Les fils tirés d’ailleurs
Pas une once de patriotisme ne semble battre dans leurs veines,
Nommés hier, révoqués demain, au gré des mains souveraines.
Marionnettes de circonstance, suspendues à d’autres desseins,
Leurs gestes suivent des ficelles qu’ils ne tiennent pas eux-mêmes en main.
Le peuple attend toujours la route, la lumière, le pain,
Eux cultivent les privilèges, les honneurs et le satin.
Avant leur venue, le mal régnait déjà sur la cité,
À leur départ, le même décor risque encore de demeurer.
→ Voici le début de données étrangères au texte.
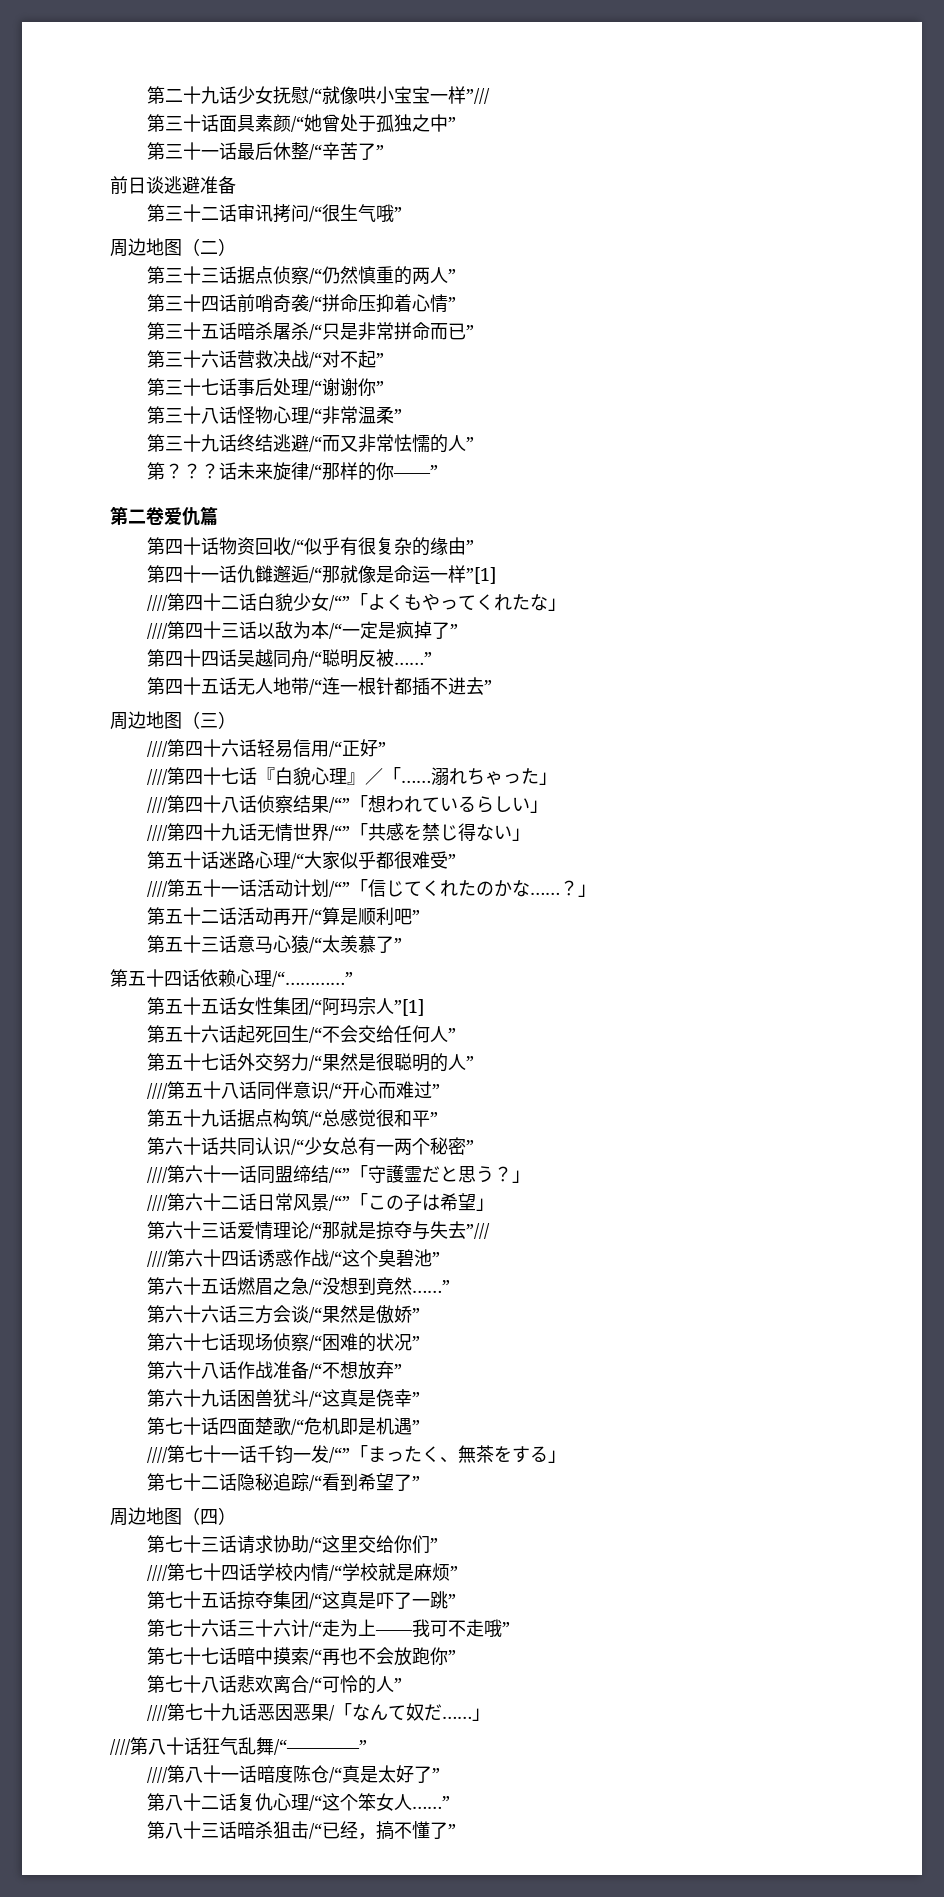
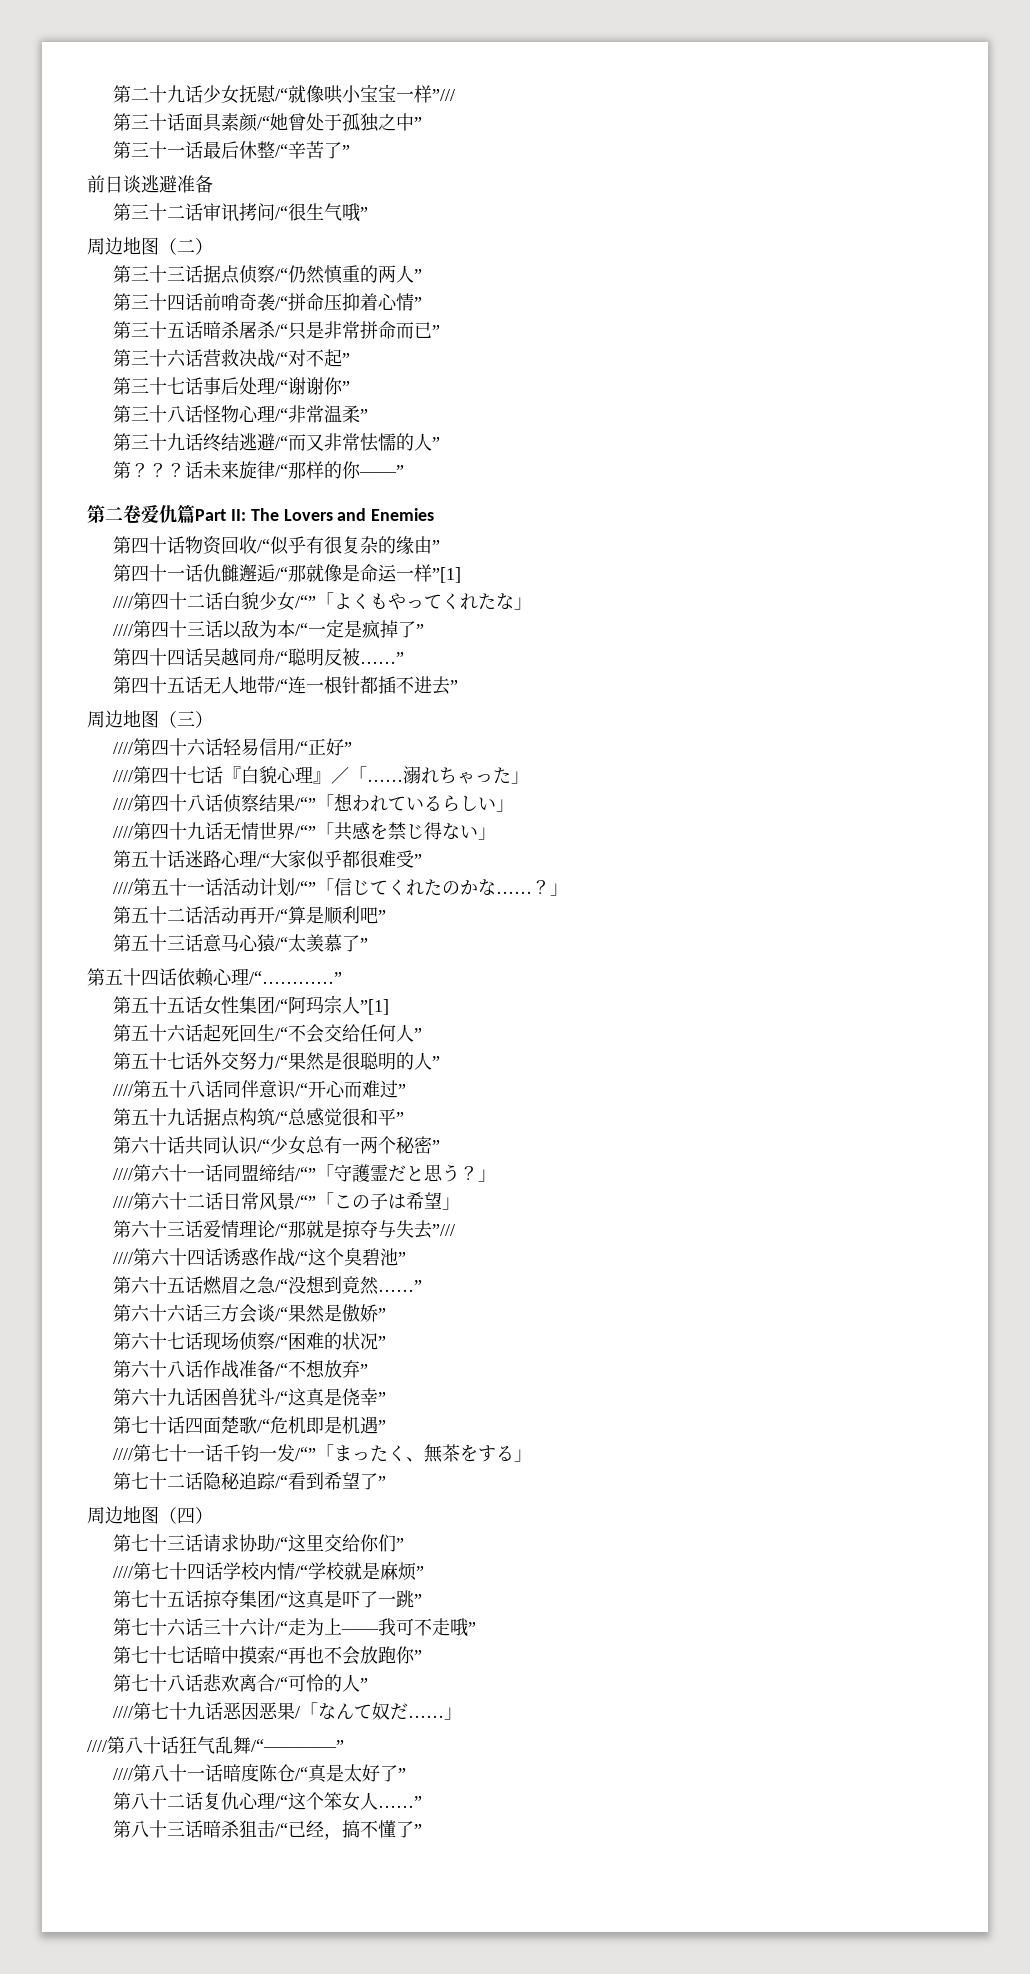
(218, 516) none -> [195,508,435,521] Part II: The Lovers and Enemies

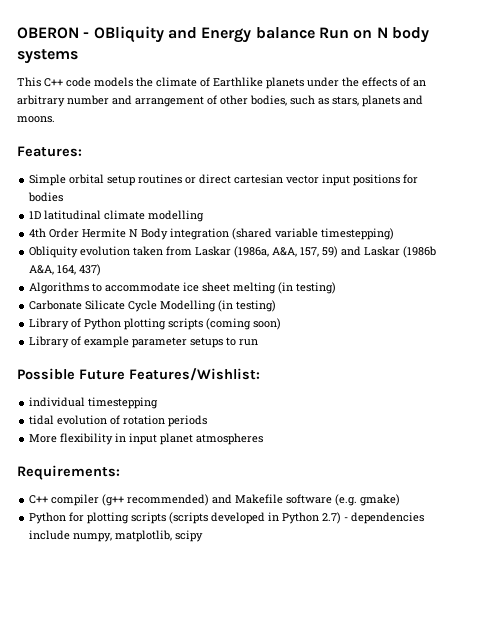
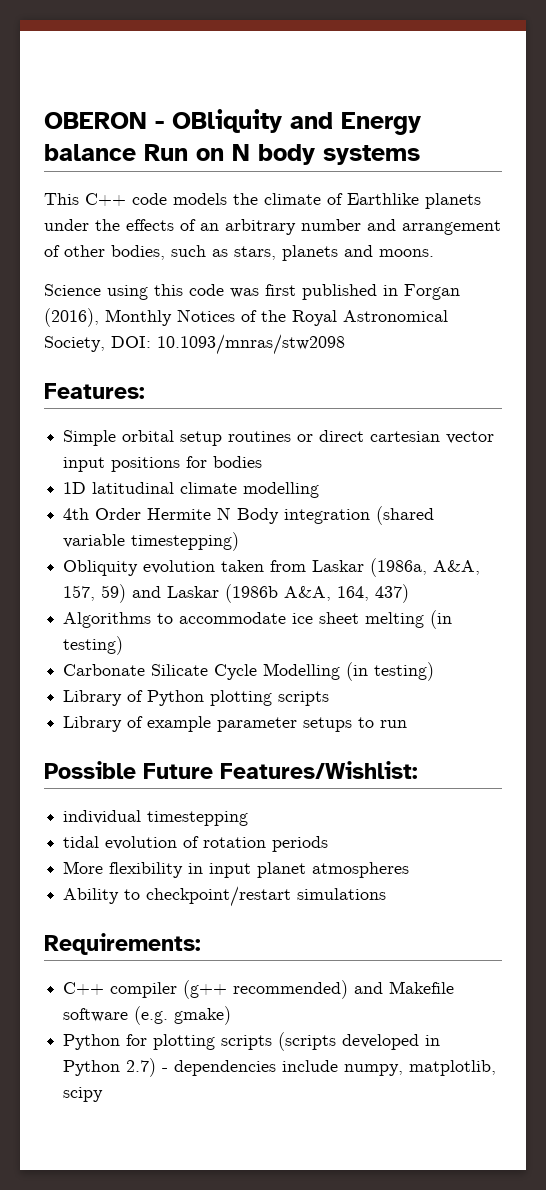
(55, 119) none -> [44,284,460,300] [44,308,448,327] [44,334,345,355] // Science using this code was first published in Forgan (2016), Monthly Notices of the Royal Astronomical Society, DOI: 10.1093/mnras/stw2098
[206,318,282,330] (coming soon) -> (330, 698) none
(264, 439) none -> [63,886,387,907] // Ability to checkpoint/restart simulations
Communiqués, annonces, promesses et diversions calculées,
Voilà souvent les instruments d’une gouvernance improvisée.
Pendant que la justice s’effondre sous les décombres du silence,
Les victimes comptent les années perdues dans l’indifférence.
L’école publique s’efface derrière deux vitesses assumées :
L’une pour les quartiers protégés, l’autre pour les oubliés.
Les infrastructures demeurent des projets jamais achevés,
Ponts, routes et hôpitaux restent des rêves inachevés.
La corruption, elle, A+, obtient toujours les meilleures mentions,
Premier rang, félicitations, distinction sans condition.
Et le pays avance à reculons, prisonnier du même décor,
Pendant que les tireurs de ficelles préparent déjà leurs successeurs.